SOURCE DOCUMENT —
On the Lost Art of Foraging for Food and Medicine
Gina Rae La Cerva on the Emergence Magazine Podcast
Emergence Magazine is a quarterly online publication exploring the threads connecting ecology, culture, and spirituality. As we experience the desecration of our lands and waters, the extinguishing of species, and a loss of sacred connection to the Earth, we look to emerging stories. Each issue explores a theme through innovative digital media, as well as the written and spoken word. The Emergence Magazine podcast features exclusive interviews, narrated essays, stories, and more.
Gathering wild foods was once a practice of deep observation, carried out by women who knew the ways of wild medicine. In this narrated essay, Gina Rae La Cerva considers the widespread loss of this traditional knowledge and the generations of women in her family who have intimately known the land. How, she asks, can the ancient feminine understanding of wildness and foraging serve a fragmented world?

Page-level text extractions —
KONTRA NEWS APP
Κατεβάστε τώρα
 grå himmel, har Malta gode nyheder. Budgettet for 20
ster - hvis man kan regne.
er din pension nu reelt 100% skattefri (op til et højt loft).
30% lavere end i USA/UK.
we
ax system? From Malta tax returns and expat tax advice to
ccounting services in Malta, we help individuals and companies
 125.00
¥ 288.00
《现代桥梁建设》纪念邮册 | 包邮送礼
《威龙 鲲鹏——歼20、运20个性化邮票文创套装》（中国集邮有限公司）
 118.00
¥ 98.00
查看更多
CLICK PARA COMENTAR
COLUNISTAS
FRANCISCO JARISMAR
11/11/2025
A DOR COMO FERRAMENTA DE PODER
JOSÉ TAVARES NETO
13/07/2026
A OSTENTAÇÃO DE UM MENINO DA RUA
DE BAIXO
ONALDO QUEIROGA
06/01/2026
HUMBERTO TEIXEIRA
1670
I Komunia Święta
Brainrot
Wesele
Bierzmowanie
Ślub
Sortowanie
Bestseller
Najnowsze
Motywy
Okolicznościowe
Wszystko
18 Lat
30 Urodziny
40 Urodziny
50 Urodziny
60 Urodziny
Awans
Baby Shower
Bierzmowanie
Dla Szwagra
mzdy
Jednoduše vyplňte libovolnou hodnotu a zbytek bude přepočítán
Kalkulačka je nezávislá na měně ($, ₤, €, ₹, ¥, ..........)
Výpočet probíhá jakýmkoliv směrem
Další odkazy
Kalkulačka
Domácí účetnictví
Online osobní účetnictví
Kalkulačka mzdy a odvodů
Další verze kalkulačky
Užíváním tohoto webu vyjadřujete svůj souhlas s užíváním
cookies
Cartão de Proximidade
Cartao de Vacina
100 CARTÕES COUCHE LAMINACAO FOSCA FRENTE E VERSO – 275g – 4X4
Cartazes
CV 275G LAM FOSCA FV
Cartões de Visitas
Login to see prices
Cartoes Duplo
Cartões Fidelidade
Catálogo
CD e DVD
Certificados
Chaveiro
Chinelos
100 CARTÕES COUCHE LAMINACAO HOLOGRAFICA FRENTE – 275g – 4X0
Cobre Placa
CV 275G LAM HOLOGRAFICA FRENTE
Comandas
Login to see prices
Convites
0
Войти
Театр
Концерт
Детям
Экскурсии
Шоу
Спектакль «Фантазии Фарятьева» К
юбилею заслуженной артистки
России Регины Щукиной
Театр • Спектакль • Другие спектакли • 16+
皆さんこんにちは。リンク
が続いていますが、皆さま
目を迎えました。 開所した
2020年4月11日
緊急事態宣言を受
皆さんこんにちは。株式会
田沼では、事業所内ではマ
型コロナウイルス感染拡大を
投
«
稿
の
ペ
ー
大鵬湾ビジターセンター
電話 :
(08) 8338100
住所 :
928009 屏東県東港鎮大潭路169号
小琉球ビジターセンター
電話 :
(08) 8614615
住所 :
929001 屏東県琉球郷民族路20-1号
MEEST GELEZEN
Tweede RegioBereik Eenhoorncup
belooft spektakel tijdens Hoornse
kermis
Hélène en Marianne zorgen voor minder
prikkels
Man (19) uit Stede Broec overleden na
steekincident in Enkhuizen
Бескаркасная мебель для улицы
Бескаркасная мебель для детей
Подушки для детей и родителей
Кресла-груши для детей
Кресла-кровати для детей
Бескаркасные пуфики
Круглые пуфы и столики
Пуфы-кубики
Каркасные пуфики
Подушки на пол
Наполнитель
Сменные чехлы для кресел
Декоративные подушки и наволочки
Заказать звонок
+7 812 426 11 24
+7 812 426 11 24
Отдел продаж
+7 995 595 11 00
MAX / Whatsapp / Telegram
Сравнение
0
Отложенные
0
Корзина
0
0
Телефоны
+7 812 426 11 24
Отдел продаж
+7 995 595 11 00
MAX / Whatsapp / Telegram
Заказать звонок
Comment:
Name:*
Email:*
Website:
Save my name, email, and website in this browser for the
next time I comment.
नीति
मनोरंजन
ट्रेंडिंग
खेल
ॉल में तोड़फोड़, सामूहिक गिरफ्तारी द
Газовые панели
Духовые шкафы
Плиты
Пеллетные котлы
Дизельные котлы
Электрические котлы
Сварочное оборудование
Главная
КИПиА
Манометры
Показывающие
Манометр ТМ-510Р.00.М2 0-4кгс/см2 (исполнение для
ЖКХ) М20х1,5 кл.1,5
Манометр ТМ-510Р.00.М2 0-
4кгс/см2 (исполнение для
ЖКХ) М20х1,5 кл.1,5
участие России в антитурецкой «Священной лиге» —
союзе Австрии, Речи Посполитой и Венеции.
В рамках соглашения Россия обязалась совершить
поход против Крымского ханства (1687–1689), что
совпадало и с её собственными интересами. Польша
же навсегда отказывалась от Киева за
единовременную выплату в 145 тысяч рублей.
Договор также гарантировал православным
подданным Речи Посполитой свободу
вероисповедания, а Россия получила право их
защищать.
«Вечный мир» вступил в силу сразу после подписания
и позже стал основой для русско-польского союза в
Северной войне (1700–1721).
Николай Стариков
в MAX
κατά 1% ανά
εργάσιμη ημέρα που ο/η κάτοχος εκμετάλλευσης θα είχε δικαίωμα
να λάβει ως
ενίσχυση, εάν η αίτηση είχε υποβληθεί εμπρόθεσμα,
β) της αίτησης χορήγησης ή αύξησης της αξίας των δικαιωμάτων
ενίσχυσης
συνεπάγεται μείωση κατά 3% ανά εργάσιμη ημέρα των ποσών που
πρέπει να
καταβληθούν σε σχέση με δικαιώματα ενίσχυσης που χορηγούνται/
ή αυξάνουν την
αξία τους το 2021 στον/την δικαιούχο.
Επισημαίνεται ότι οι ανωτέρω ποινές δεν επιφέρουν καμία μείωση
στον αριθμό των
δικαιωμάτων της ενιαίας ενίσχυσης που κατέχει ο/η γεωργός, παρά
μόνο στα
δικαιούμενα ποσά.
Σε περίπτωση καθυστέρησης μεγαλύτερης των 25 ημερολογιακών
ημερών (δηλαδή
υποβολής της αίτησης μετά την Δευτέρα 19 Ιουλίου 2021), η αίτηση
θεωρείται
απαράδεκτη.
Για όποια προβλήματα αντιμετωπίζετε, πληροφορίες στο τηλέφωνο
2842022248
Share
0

YOUR TASKS —
1. Translate this sentence from the podcast description into Spanish: "Each issue explores a theme through innovative digital media, as well as the written and spoken word."
2. Answer these questions using the podcast description:
(a) How often is Emergence Magazine published?
(b) Who once carried out the gathering of wild foods?
(c) What does the Emergence Magazine podcast feature?
3. Output the part of the podcast description that opens with the words containing "Gathering wild foods" and closes with "a fragmented world?".
These rows have nothing to do with the podcast description.

ANSWERS FOR THIS EXERCISE —
1. Cada número explora un tema a través de medios digitales innovadores, así como de la palabra escrita y hablada.

2.
(a) Quarterly.
(b) Women who knew the ways of wild medicine.
(c) Exclusive interviews, narrated essays, stories, and more.

3.
Gathering wild foods was once a practice of deep observation, carried out by women who knew the ways of wild medicine. In this narrated essay, Gina Rae La Cerva considers the widespread loss of this traditional knowledge and the generations of women in her family who have intimately known the land. How, she asks, can the ancient feminine understanding of wildness and foraging serve a fragmented world?